I remember a question that my father asked me when I was younger: "What's a third, and a half of a third, of ten?" I tried in vain to figure it out. After giving up, he said that the correct answer was five. To this day, I still don't get it, but I remember the question.
Years ago at work, my boss made a comment that stayed with me. He said, "There are three important things in life: your family, your church, and your job — in that order."
On another occasion, a fellow employee stated, "When you have a job, it doesn't matter where you went to college, and when you're in college, it doesn't matter where you went to high school." She was one of the company's most-successful sales representatives. She told me about a conversation that she had with the Vice-President of sales. He asked her to explain her phenomenal sales ability to him. He wanted to know if it was a special technique that she used.
She thoughtfully answered back, "I have no technique, I just do it." He told her that she had given the correct answer. In his opinion, any sales representative who had given him a technique wasn't very good, because it didn't come naturally.
Don't ask me why I remember that conversation — or any of the others ones for that matter — it just stuck with me. Our words have amazing staying power!
On a more personal level, I remember certain comments that people have made to me that were quite unexpected. I consider those remarks — especially those that were complimentary and encouraging — to be great blessings.
An elderly man recently called me long distance. He said that he had remembered the family and me from 1970 when he had lived in our area. He gave his name, but I unfortunately had no idea who he was. He mentioned a mutual friend and his recollection of something else unique about me. I was convinced that he did indeed know me, but I was embarrassed that I still didn't recall him. He realized that I probably didn't remember him at all, but he said that was okay. He emphasized that the purpose of his call was two-fold.
First, he wanted me to know that he had regularly been reading the articles that I had written for a certain publication and how much he appreciated my efforts. Of course I was elated that he had taken the time to contact me.
His other reason for calling was to tell me that he had cancer and was dying. He was in the process of telephoning several people to express his personal appreciation to them for touching his life. He was, in essence, calling people to say "goodbye." I barely knew what to say to this man — someone I didn't know and yet had blessed me so deeply with his call. What an impact he had on me. After our conversation, I cried, but in a blessed way. Sometimes blessings come to us quite unexpectedly — right out of the blue!
So what's the point of all of this? Well, that's really pretty simple.

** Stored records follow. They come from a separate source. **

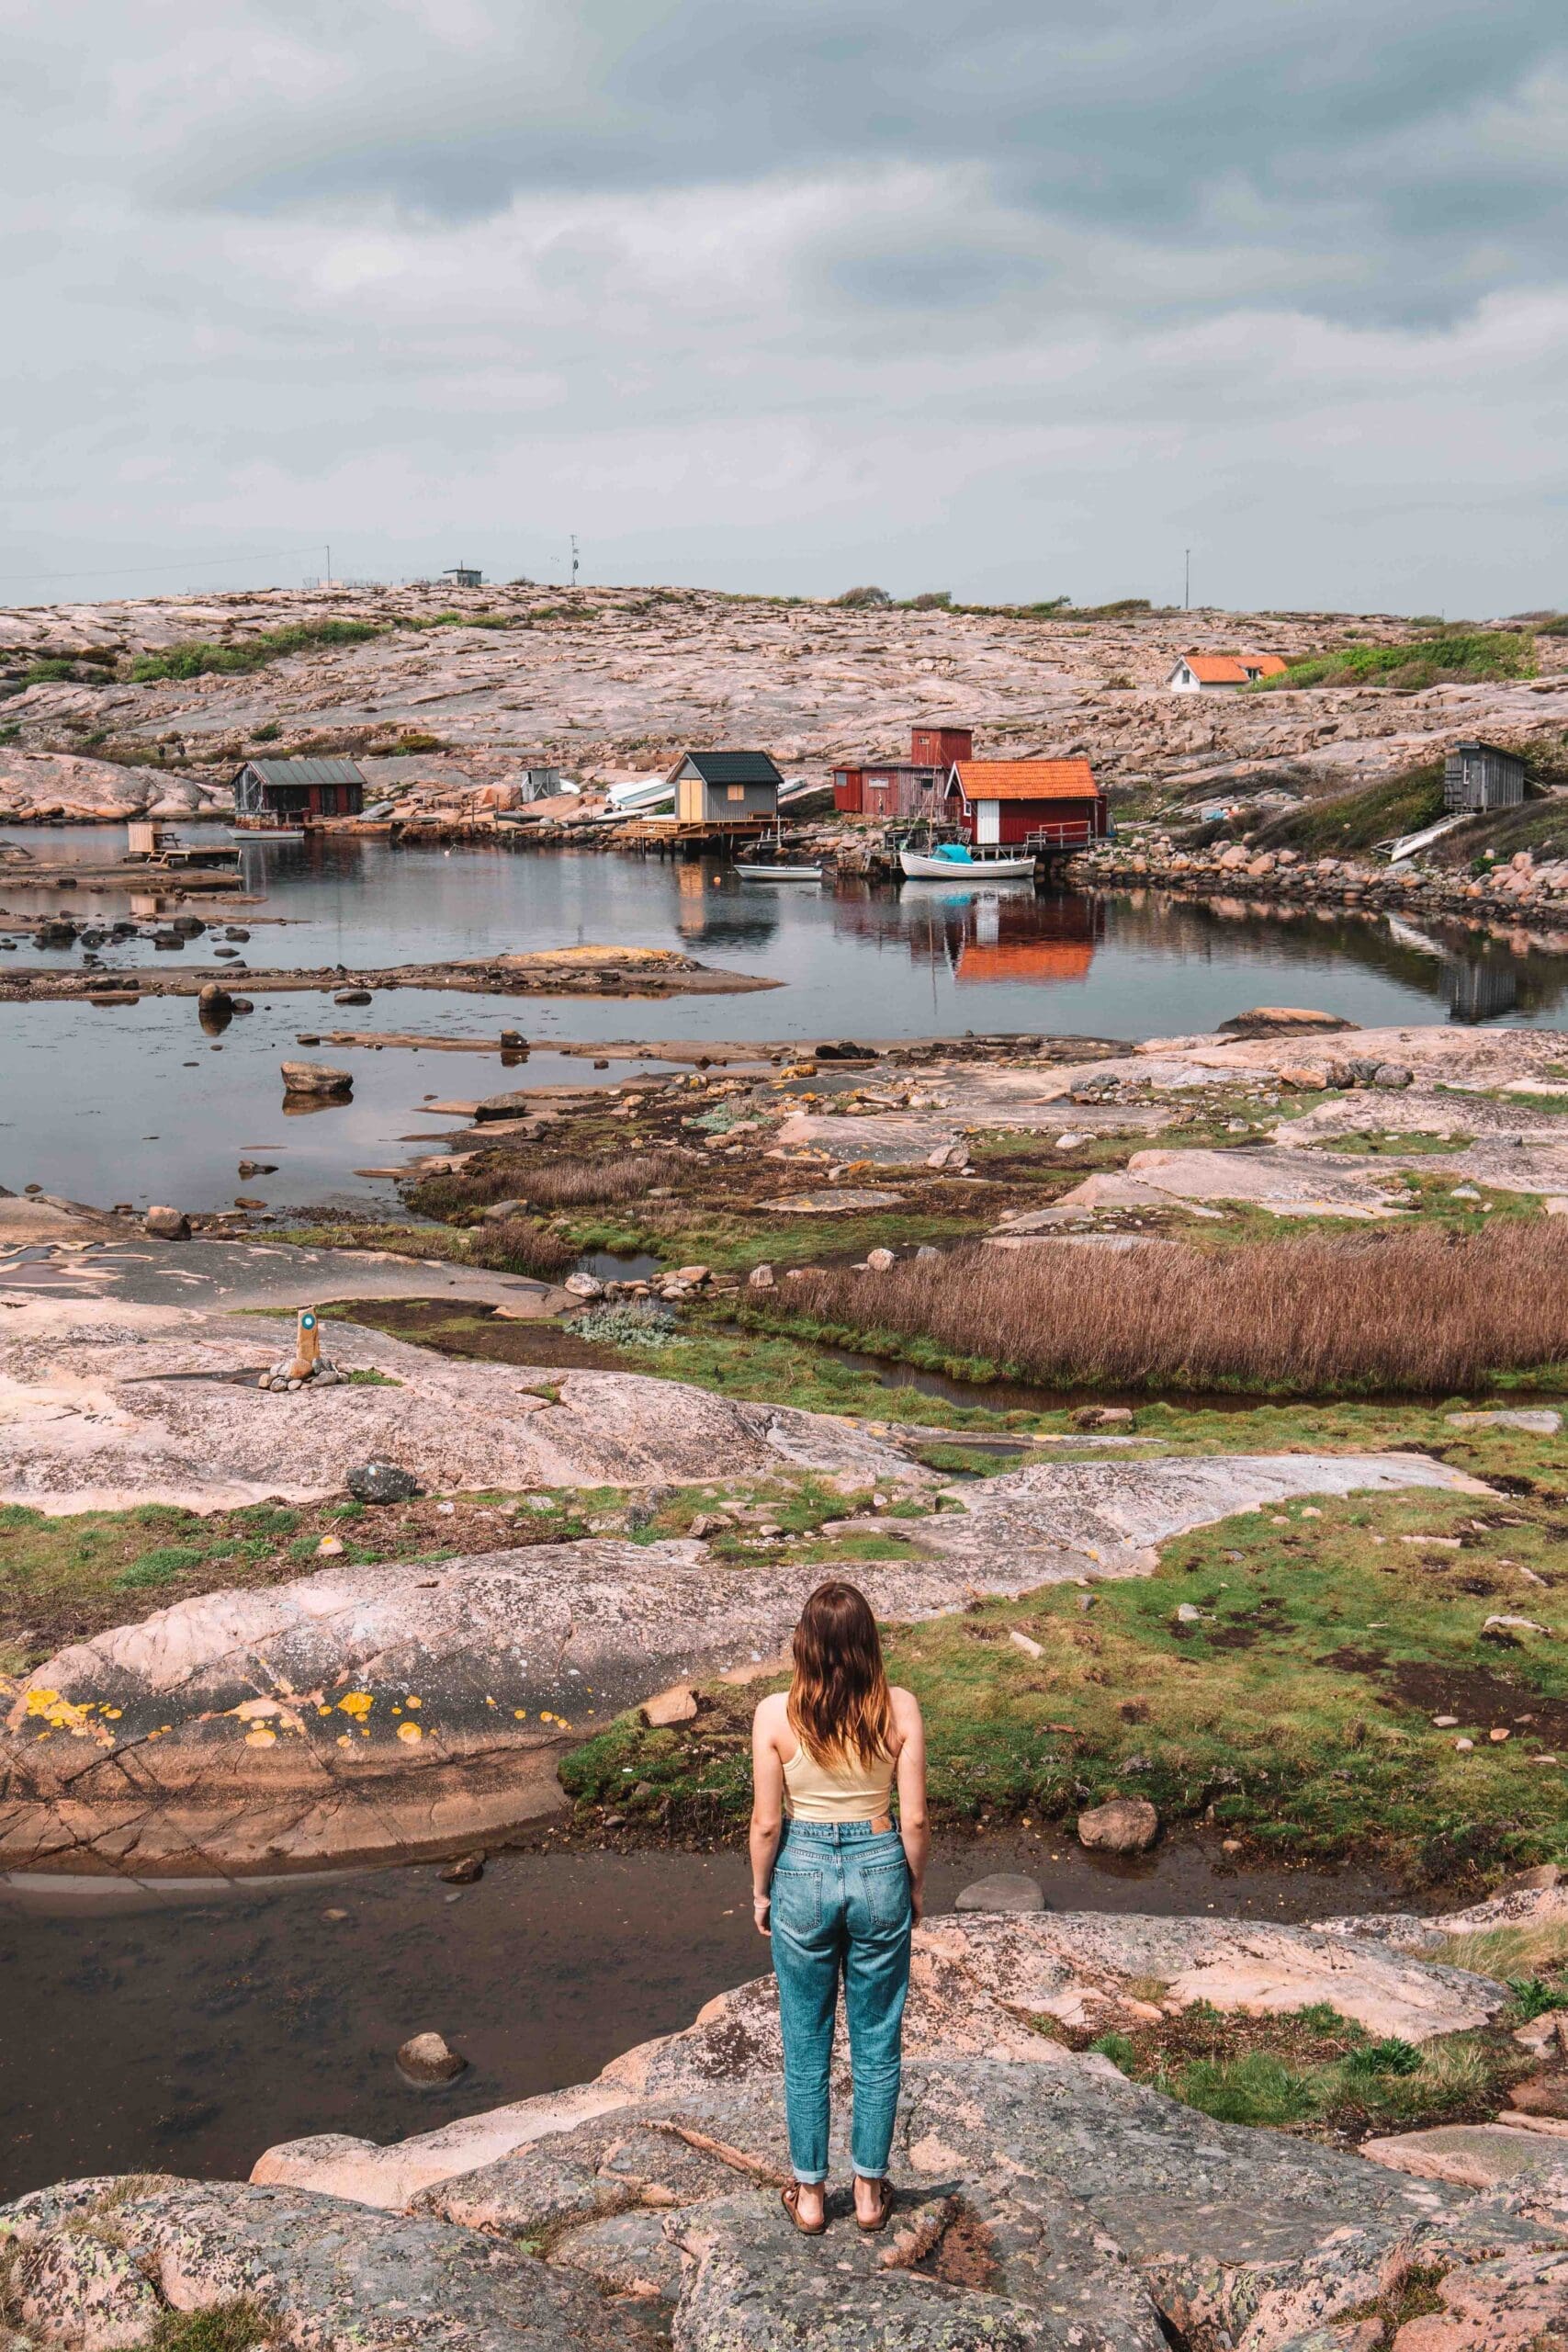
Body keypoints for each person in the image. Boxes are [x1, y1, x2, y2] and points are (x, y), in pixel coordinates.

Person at [750, 1578, 929, 2235]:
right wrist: (910, 1886)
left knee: (805, 2040)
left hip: (801, 1868)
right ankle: (868, 2193)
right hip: (880, 1860)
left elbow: (767, 1823)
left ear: (804, 1642)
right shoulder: (899, 1706)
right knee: (876, 2038)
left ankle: (808, 2196)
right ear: (866, 1642)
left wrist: (760, 1891)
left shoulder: (775, 1713)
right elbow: (912, 1817)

Second, our words can sometimes stick with others for a very long time. Let's not just try to be cautious with our words, let's also be strategic in how we use them to bless others. Let's offer kind words that bring encouragement, comfort, and hope to others.
Of course, God told us these things many years ago through the words of His wise and devoted servants:
A word aptly spoken is like apples of gold in settings of silver (Proverbs 25:11 NIV).May the words of my mouth and the meditation of my heart be pleasing in your sight, O Lord, my Rock and my Redeemer (Psalm 19:14 NIV).